▶ **REQUIREMENT**
Could you transcribe every record below exactly as written, excluding the pictures?

Stored data entries
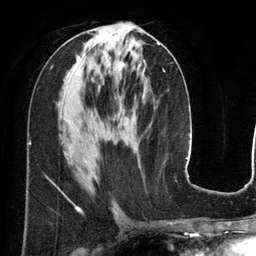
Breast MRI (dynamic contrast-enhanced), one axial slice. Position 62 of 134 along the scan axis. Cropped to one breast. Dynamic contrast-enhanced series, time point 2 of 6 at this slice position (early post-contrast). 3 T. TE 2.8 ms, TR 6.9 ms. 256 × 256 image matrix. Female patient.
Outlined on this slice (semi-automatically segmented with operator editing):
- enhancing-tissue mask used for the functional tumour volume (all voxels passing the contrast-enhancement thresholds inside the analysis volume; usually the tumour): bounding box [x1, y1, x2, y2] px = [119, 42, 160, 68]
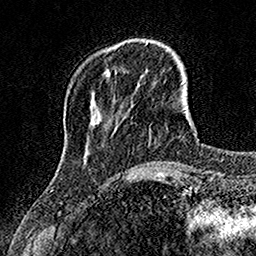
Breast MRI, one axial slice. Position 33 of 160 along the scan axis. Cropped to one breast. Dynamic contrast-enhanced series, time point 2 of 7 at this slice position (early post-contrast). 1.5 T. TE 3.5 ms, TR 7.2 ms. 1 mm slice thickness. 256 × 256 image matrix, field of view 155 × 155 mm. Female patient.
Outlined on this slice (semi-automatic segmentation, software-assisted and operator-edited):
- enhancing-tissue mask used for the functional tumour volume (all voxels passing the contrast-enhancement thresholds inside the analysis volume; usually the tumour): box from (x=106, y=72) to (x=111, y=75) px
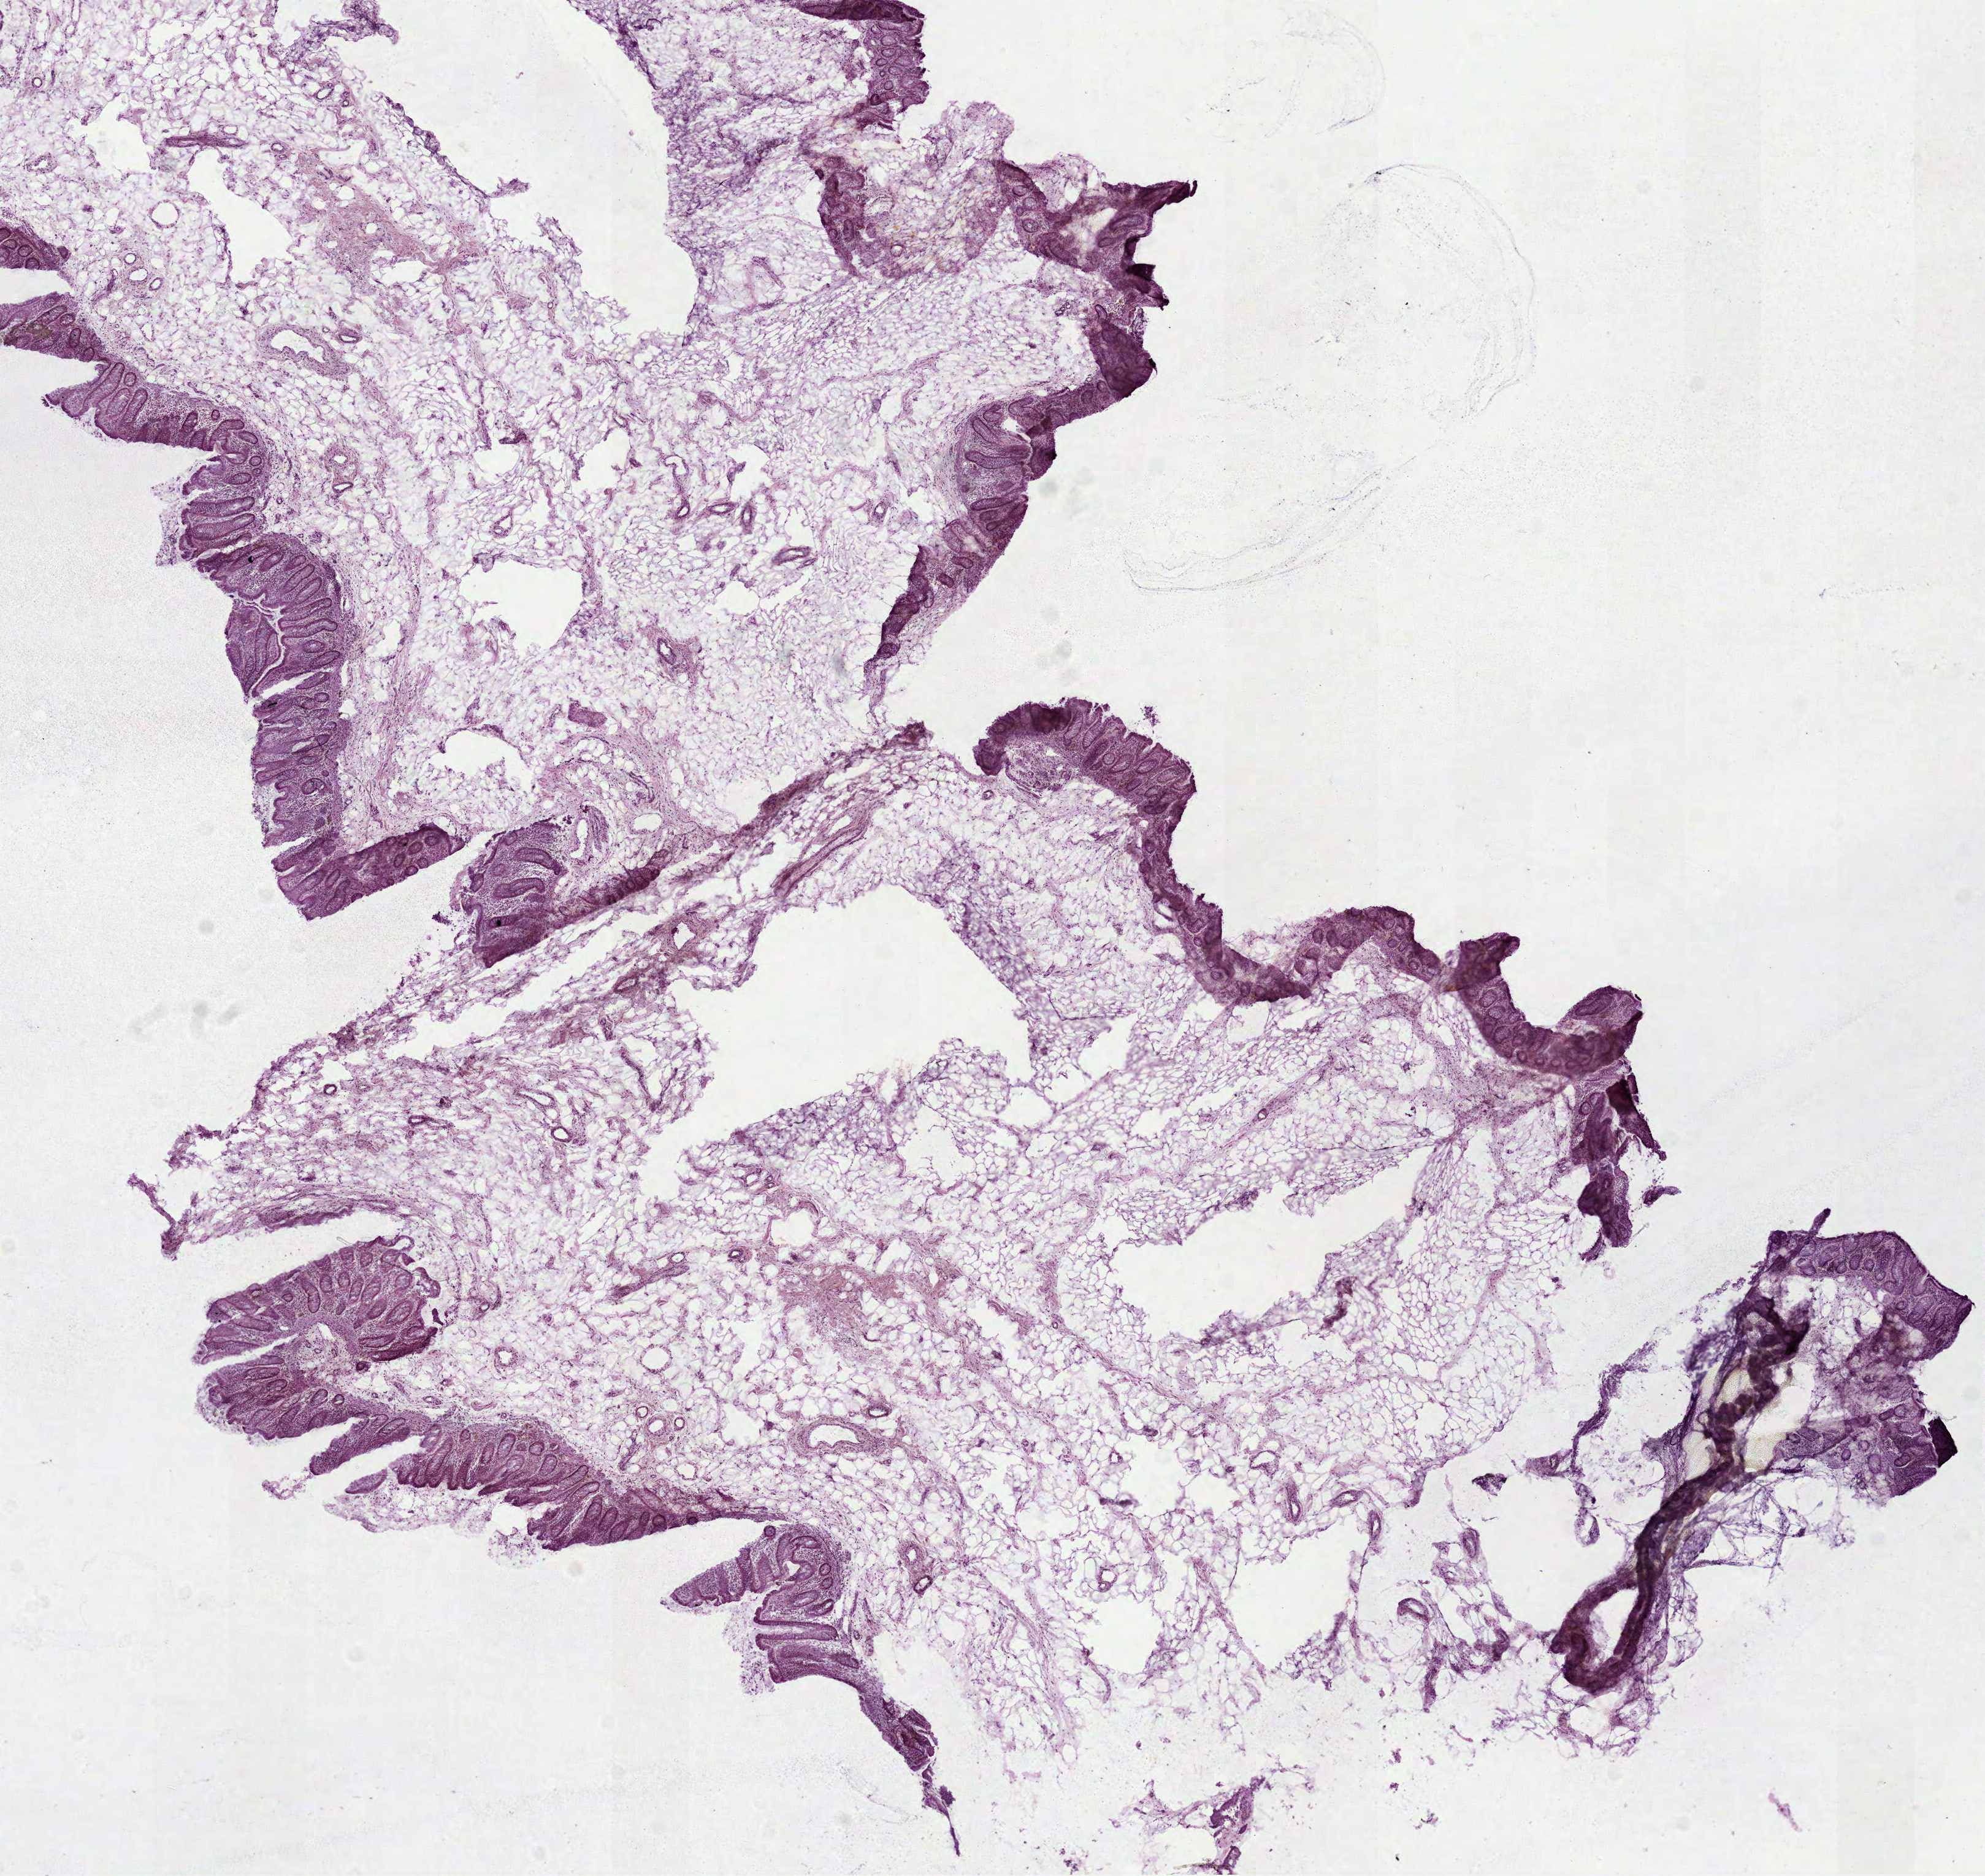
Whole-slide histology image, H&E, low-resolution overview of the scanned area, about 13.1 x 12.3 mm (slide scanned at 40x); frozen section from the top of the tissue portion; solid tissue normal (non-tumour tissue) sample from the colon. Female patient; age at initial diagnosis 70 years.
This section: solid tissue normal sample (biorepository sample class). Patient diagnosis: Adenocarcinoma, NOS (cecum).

▶ **FINAL ANSWER**
Breast MRI (dynamic contrast-enhanced), one axial slice. Position 62 of 134 along the scan axis. Cropped to one breast. Dynamic contrast-enhanced series, time point 2 of 6 at this slice position (early post-contrast). 3 T. TE 2.8 ms, TR 6.9 ms. 256 × 256 image matrix. Female patient.
Outlined on this slice (semi-automatically segmented with operator editing):
- enhancing-tissue mask used for the functional tumour volume (all voxels passing the contrast-enhancement thresholds inside the analysis volume; usually the tumour): bounding box [x1, y1, x2, y2] px = [119, 42, 160, 68]
Breast MRI, one axial slice. Position 33 of 160 along the scan axis. Cropped to one breast. Dynamic contrast-enhanced series, time point 2 of 7 at this slice position (early post-contrast). 1.5 T. TE 3.5 ms, TR 7.2 ms. 1 mm slice thickness. 256 × 256 image matrix, field of view 155 × 155 mm. Female patient.
Outlined on this slice (semi-automatic segmentation, software-assisted and operator-edited):
- enhancing-tissue mask used for the functional tumour volume (all voxels passing the contrast-enhancement thresholds inside the analysis volume; usually the tumour): box from (x=106, y=72) to (x=111, y=75) px
Whole-slide histology image, H&E, low-resolution overview of the scanned area, about 13.1 x 12.3 mm (slide scanned at 40x); frozen section from the top of the tissue portion; solid tissue normal (non-tumour tissue) sample from the colon. Female patient; age at initial diagnosis 70 years.
This section: solid tissue normal sample (biorepository sample class). Patient diagnosis: Adenocarcinoma, NOS (cecum).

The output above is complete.